### Task statement
Find the line containing "10: (187, 157)" in the records below. Copy exactly that line and each one after it, ending at the line containing "109: (188, 164)", and nothing more.

### Stored data entries

--

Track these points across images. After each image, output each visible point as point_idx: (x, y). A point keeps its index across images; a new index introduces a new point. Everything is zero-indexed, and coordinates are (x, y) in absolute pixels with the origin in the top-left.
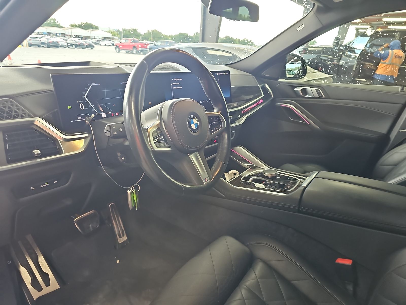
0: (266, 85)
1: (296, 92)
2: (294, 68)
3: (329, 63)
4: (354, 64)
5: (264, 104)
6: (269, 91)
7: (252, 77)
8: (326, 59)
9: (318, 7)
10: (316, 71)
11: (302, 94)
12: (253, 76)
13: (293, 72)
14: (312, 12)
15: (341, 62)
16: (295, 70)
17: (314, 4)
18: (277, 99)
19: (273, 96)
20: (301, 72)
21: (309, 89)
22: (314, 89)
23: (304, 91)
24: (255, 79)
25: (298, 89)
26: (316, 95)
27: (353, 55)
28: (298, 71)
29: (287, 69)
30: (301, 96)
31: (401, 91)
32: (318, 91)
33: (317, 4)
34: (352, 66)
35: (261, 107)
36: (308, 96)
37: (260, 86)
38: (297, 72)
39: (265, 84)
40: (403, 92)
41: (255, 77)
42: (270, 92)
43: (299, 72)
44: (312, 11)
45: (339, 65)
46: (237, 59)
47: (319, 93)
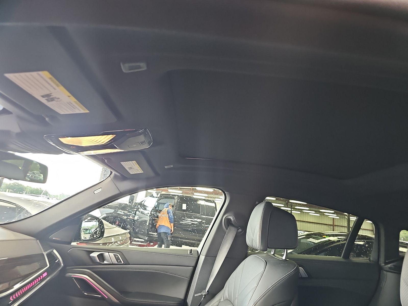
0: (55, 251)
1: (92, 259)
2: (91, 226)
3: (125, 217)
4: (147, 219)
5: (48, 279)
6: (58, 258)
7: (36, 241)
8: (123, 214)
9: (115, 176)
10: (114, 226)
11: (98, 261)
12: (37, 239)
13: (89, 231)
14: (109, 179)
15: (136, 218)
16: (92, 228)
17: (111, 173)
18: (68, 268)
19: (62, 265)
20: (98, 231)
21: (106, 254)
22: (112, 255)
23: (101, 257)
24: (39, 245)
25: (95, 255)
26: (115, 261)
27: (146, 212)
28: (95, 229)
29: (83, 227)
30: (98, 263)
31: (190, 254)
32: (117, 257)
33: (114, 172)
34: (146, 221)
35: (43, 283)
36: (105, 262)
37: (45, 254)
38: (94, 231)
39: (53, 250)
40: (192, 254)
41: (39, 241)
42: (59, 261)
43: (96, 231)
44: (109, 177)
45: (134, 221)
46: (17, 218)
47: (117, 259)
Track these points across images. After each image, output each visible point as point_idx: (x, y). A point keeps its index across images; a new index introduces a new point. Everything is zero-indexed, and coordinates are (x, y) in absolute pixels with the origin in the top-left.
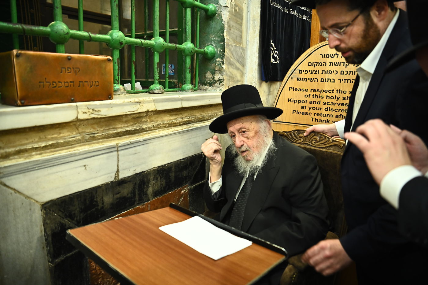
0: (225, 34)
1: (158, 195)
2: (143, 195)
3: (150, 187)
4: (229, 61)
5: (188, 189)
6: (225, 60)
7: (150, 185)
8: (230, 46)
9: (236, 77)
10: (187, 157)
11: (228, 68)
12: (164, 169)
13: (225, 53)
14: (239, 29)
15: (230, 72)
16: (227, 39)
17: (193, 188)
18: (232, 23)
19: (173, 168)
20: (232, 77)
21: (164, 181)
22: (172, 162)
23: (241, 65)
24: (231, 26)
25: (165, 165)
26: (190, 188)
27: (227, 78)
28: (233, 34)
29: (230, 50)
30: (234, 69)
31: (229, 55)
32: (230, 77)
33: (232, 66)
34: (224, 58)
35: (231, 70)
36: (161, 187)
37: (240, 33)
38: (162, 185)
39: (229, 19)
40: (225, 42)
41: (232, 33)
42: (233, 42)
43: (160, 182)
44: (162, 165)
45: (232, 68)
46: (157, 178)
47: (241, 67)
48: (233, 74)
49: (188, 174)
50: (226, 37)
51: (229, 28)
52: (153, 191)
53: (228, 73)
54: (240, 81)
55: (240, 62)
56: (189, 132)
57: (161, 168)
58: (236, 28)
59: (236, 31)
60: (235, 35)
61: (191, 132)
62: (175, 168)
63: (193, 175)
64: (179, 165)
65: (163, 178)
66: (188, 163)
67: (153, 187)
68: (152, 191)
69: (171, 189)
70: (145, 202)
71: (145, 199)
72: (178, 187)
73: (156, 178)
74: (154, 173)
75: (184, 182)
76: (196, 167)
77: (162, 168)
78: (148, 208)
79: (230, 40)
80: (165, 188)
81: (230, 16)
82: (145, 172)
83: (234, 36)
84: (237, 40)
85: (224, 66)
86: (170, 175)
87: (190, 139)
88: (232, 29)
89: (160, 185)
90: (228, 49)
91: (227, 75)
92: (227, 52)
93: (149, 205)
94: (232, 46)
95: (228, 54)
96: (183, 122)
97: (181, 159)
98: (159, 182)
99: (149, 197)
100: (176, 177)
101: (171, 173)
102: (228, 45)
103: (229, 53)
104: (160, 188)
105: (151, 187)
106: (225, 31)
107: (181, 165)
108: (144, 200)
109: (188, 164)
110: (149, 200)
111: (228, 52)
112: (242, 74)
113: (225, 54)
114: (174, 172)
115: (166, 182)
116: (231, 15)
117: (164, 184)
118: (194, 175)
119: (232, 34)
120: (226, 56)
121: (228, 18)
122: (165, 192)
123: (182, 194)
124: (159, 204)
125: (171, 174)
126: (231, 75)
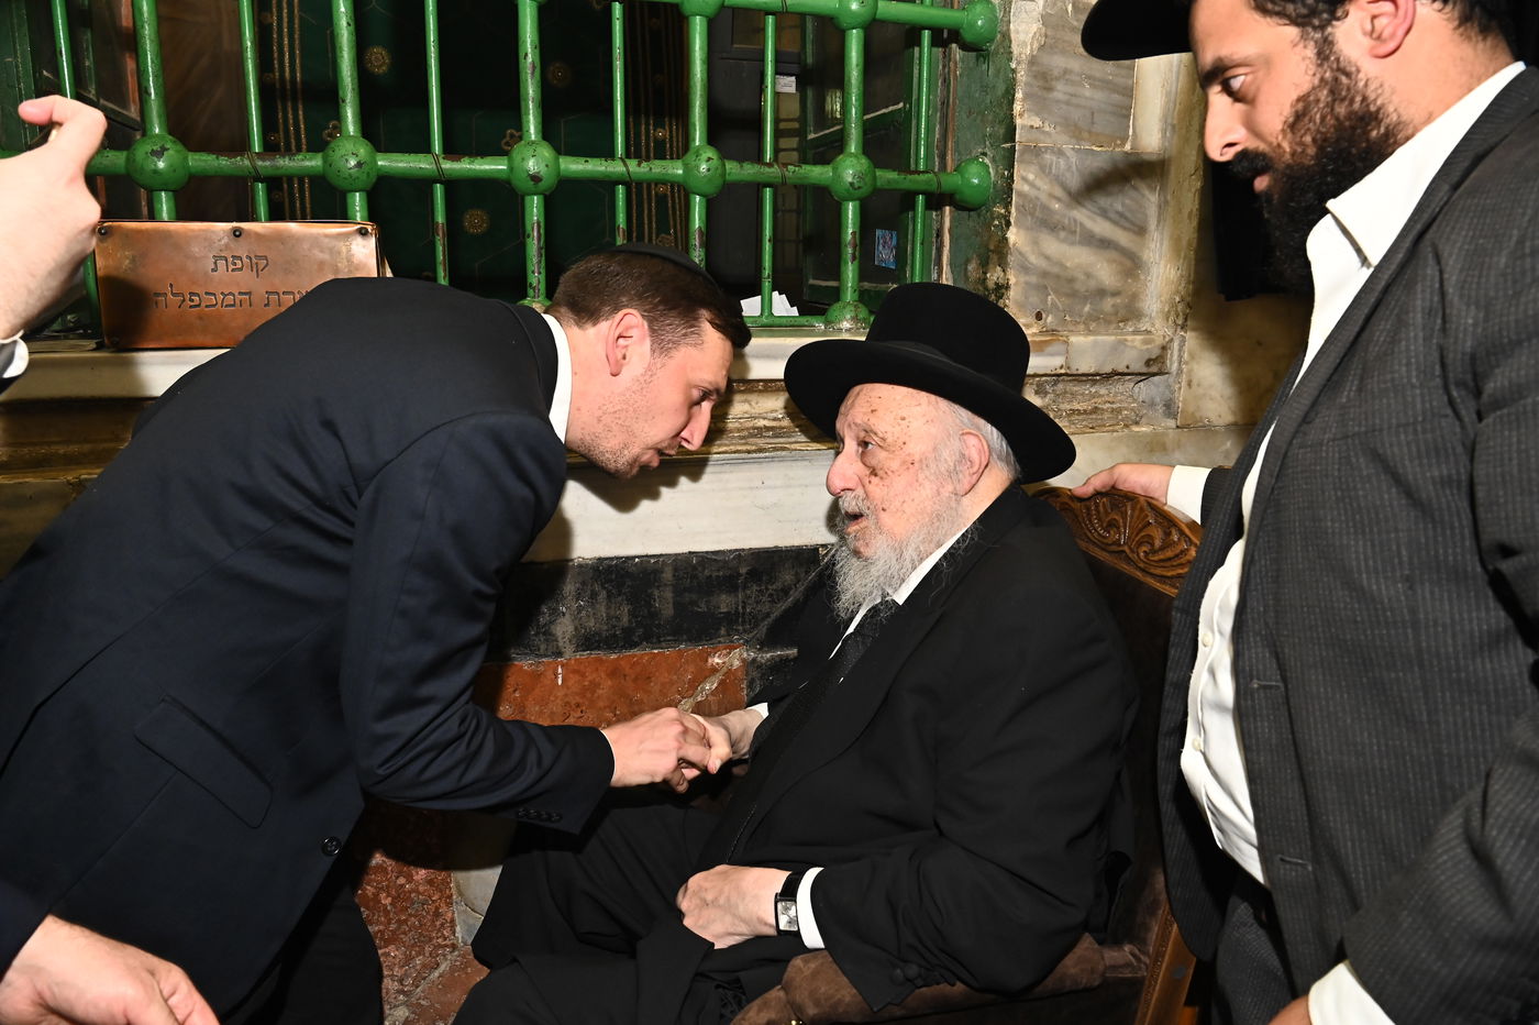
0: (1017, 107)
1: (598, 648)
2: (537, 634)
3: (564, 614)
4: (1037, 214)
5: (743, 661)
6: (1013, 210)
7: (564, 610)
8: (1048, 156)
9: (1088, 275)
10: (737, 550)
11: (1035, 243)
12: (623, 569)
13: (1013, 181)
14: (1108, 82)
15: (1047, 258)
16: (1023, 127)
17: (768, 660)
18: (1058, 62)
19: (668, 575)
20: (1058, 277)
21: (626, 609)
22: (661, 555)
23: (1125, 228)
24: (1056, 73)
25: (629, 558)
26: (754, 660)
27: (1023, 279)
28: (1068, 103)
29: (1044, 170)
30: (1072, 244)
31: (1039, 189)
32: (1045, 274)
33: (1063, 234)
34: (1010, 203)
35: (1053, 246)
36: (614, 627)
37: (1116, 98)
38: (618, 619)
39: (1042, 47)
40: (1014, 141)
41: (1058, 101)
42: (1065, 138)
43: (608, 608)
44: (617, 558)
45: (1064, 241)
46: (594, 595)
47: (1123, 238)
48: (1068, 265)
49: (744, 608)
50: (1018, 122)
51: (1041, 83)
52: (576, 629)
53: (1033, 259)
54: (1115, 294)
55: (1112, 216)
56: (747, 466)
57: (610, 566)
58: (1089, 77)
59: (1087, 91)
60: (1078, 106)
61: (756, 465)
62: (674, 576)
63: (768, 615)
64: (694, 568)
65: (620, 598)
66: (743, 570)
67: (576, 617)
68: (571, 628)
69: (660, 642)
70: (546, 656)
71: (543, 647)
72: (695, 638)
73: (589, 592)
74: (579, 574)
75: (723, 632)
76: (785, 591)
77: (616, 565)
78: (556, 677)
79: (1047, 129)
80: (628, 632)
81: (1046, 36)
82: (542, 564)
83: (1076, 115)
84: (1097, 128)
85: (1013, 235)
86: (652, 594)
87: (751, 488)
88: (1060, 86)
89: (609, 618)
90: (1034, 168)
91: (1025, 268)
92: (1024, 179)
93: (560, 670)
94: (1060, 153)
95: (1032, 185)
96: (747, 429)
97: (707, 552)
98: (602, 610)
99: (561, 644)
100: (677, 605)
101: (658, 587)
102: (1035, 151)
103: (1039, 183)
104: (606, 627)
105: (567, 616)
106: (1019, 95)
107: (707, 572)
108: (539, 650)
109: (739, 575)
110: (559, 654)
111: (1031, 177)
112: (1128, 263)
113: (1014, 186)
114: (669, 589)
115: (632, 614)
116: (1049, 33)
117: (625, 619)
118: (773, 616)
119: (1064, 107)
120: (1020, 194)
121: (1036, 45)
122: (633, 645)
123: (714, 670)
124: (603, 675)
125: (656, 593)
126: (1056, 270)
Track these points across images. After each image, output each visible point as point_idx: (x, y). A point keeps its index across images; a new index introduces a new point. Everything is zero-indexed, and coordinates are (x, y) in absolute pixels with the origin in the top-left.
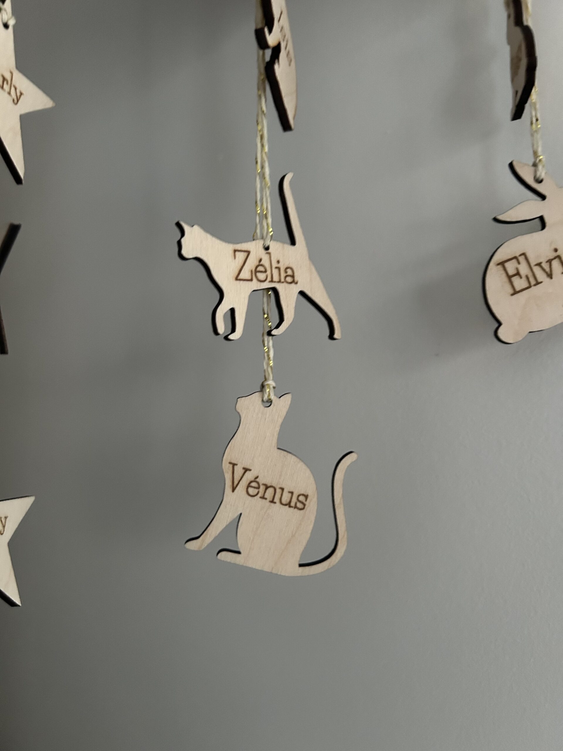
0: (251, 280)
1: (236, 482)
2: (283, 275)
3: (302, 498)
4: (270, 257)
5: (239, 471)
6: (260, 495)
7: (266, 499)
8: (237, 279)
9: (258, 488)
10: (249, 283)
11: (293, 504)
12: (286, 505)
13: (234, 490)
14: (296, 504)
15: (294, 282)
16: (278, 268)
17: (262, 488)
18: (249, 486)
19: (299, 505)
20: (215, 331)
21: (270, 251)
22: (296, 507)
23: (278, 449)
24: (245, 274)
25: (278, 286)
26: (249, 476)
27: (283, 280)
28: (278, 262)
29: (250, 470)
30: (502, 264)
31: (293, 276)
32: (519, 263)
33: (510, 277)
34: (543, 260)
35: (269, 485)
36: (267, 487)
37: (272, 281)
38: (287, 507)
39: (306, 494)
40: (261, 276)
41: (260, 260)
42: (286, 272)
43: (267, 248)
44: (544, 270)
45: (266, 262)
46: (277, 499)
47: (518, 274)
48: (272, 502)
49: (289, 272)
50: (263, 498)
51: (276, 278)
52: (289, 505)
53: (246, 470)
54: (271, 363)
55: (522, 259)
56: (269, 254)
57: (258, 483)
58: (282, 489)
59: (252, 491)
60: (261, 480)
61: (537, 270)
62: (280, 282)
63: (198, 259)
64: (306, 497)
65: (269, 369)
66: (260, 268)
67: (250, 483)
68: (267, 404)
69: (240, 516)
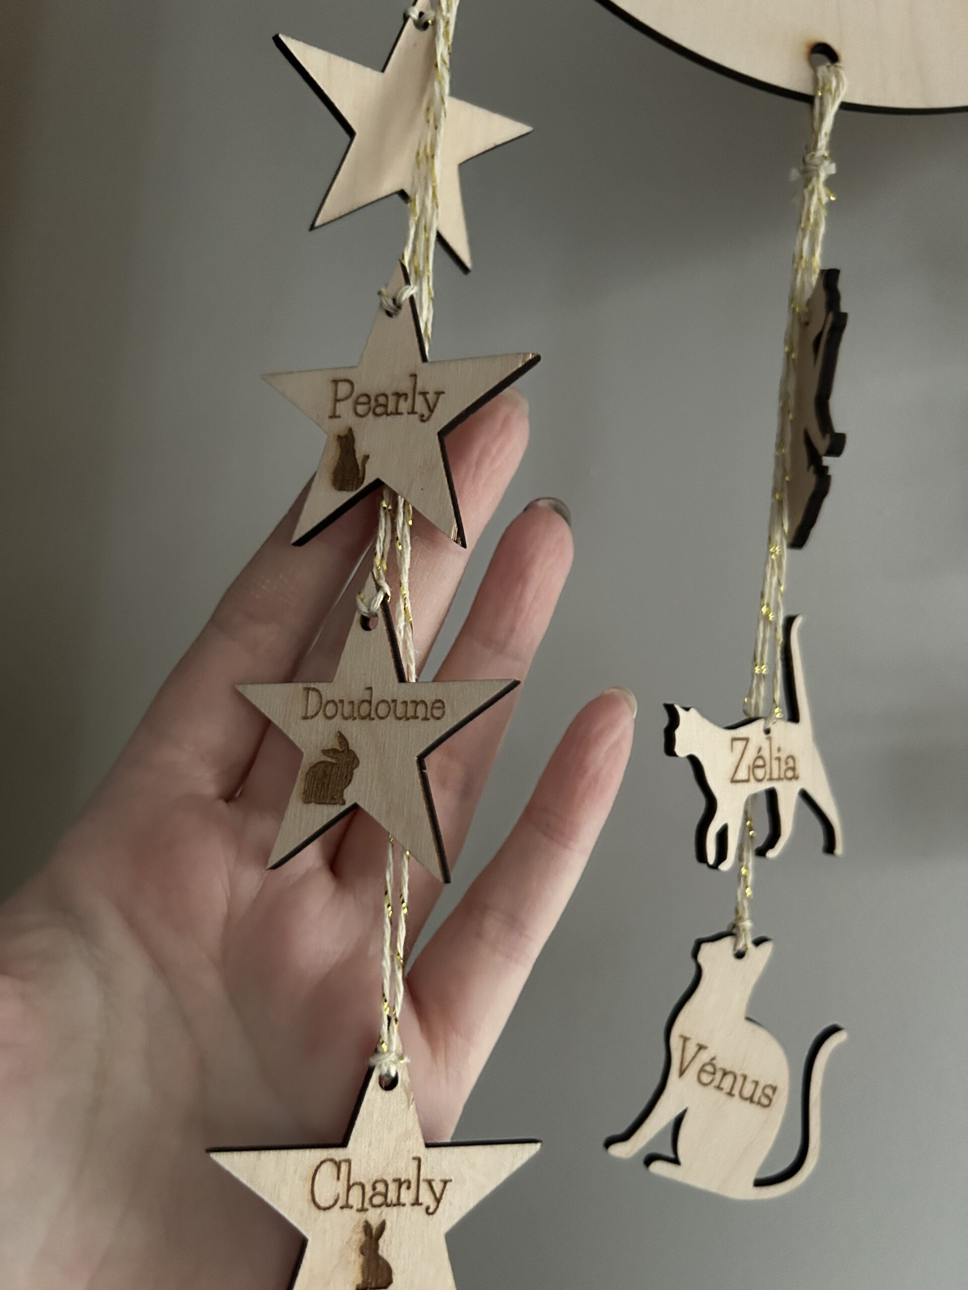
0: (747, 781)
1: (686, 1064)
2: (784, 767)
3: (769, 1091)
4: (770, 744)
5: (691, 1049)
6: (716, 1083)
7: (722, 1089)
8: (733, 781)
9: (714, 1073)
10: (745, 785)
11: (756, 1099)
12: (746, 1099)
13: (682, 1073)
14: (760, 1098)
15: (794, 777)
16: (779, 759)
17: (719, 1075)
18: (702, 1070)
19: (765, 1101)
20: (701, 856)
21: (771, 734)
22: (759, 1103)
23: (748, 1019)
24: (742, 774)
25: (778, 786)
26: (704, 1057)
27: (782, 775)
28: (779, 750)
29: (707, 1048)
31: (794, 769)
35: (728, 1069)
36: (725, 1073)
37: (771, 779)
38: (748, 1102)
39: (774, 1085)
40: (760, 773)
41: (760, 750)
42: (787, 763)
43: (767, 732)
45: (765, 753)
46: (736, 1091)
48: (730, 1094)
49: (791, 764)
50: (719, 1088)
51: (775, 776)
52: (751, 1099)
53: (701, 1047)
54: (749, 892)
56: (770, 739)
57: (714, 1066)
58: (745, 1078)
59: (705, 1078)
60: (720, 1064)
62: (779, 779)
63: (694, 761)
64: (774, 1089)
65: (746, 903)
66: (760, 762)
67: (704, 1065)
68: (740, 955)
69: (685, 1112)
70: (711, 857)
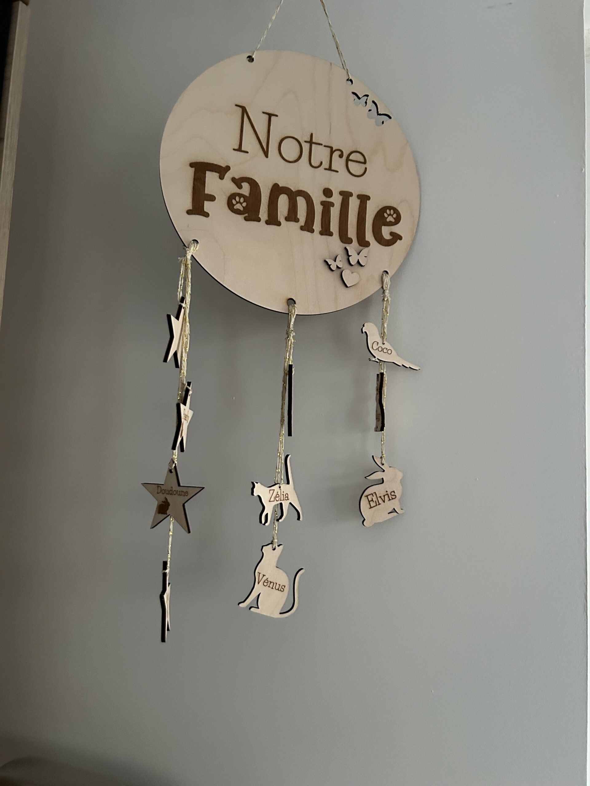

--

### Task result
10: (187, 157)
11: (228, 68)
12: (164, 169)
13: (225, 53)
14: (239, 29)
15: (230, 72)
16: (227, 39)
17: (193, 188)
18: (232, 23)
19: (173, 168)
20: (232, 77)
21: (164, 181)
22: (172, 162)
23: (241, 65)
24: (231, 26)
25: (165, 165)
26: (190, 188)
27: (227, 78)
28: (233, 34)
29: (230, 50)
30: (234, 69)
31: (229, 55)
32: (230, 77)
33: (232, 66)
34: (224, 58)
35: (231, 70)
36: (161, 187)
37: (240, 33)
38: (162, 185)
39: (229, 19)
40: (225, 42)
41: (232, 33)
42: (233, 42)
43: (160, 182)
44: (162, 165)
45: (232, 68)
46: (157, 178)
47: (241, 67)
48: (233, 74)
49: (188, 174)
50: (226, 37)
51: (229, 28)
52: (153, 191)
53: (228, 73)
54: (240, 81)
55: (240, 62)
56: (189, 132)
57: (161, 168)
58: (236, 28)
59: (236, 31)
60: (235, 35)
61: (191, 132)
62: (175, 168)
63: (193, 175)
64: (179, 165)
65: (163, 178)
66: (188, 163)
67: (153, 187)
68: (152, 191)
69: (171, 189)
70: (145, 202)
71: (145, 199)
72: (178, 187)
73: (156, 178)
74: (154, 173)
75: (184, 182)
76: (196, 167)
77: (162, 168)
78: (148, 208)
79: (230, 40)
80: (165, 188)
81: (230, 16)
82: (145, 172)
83: (234, 36)
84: (237, 40)
85: (224, 66)
86: (170, 175)
87: (190, 139)
88: (232, 29)
89: (160, 185)
90: (228, 49)
91: (227, 75)
92: (227, 52)
93: (149, 205)
94: (232, 46)
95: (228, 54)
96: (183, 122)
97: (181, 159)
98: (159, 182)
99: (149, 197)
100: (176, 177)
101: (171, 173)
102: (228, 45)
103: (229, 53)
104: (160, 188)
105: (151, 187)
106: (225, 31)
107: (181, 165)
108: (144, 200)
109: (188, 164)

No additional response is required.